Senior Management Accountability in an FCA AML Audit

The FCA places significant emphasis on senior management responsibility and tone from the top. This focus will carry through into FCA AML audits of law firms.

FCA Auditors are likely to examine whether senior management understands the firm’s AML risks, receives meaningful reports from the MLRO and acts on issues identified. Evidence of senior involvement in approving high-risk clients, including politically exposed persons, will also be expected.

As the FCA’s remit expands, there is a growing possibility that MLROs and senior compliance staff within law firms could become subject to fit and proper assessments similar to those applied under the FCA’s Senior Managers and Certification Regime.

Customer Due Diligence and Ongoing Monitoring

Customer due diligence and enhanced due diligence will sit at the centre of any FCA AML audit.

Solicitors should expect particular focus on source of funds and source of wealth for higher-risk clients. The FCA has historically been critical of reliance on informal explanations or fee-earner knowledge without independent verification.

An FCA AML audit will also assess whether firms conduct ongoing monitoring throughout the client relationship. Risk must be reassessed as matters progress, not treated as a one-off onboarding exercise.

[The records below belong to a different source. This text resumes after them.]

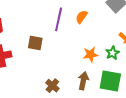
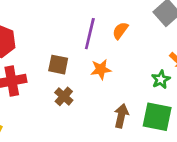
orange star: (91, 55) -> (101, 69), moved
brown cross: (52, 86) -> (64, 96), moved

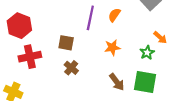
orange star: (101, 69) -> (112, 47), moved
brown arrow: (121, 116) -> (117, 82), turned 132

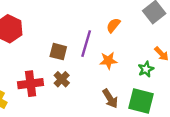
purple line: (90, 18) -> (86, 44), moved
red cross: (30, 57) -> (31, 84), moved

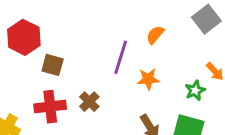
brown square: (58, 52) -> (53, 65), moved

Clear documentation is essential. All risk assessments, due diligence decisions and rationales for accepting or declining clients must be recorded in a way that is auditable and defensible.

The FCA Supervisory Approach and Its Impact on Solicitors

An FCA AML audit is likely to reflect the FCA’s established supervisory characteristics. This includes a data-driven approach, requiring firms to provide accurate information on client risk, high-risk matters and suspicious activity reporting.

The FCA’s focus on effectiveness means that solicitors will need to demonstrate that their AML controls actively mitigate risk in practice. Policies that are not embedded into day-to-day behaviour are unlikely to satisfy an FCA AML audit.

Where serious deficiencies are identified, the FCA may impose a Skilled Person Review. These reviews are intrusive, costly and conducted by independent third parties appointed by the FCA, making early preparation essential.

Enforcement is also expected to be more immediate and robust, with greater use of fines, public censures and business restrictions where FCA AML audits identify material failures.

Preparing Now for an FCA AML Audit

Although the FCA’s expanded role is still under consultation, solicitors should assume that FCA AML audits will become a reality. Law firms should treat the Regulation 21 independent AML audit as the primary mechanism for preparing for FCA supervision.

A well-designed independent audit that mirrors the FCA’s expectations is the most effective way to identify weaknesses early and reduce regulatory risk.

Firms that prepare now will be far better positioned when FCA AML audits become part of the standard supervisory landscape for the legal sector.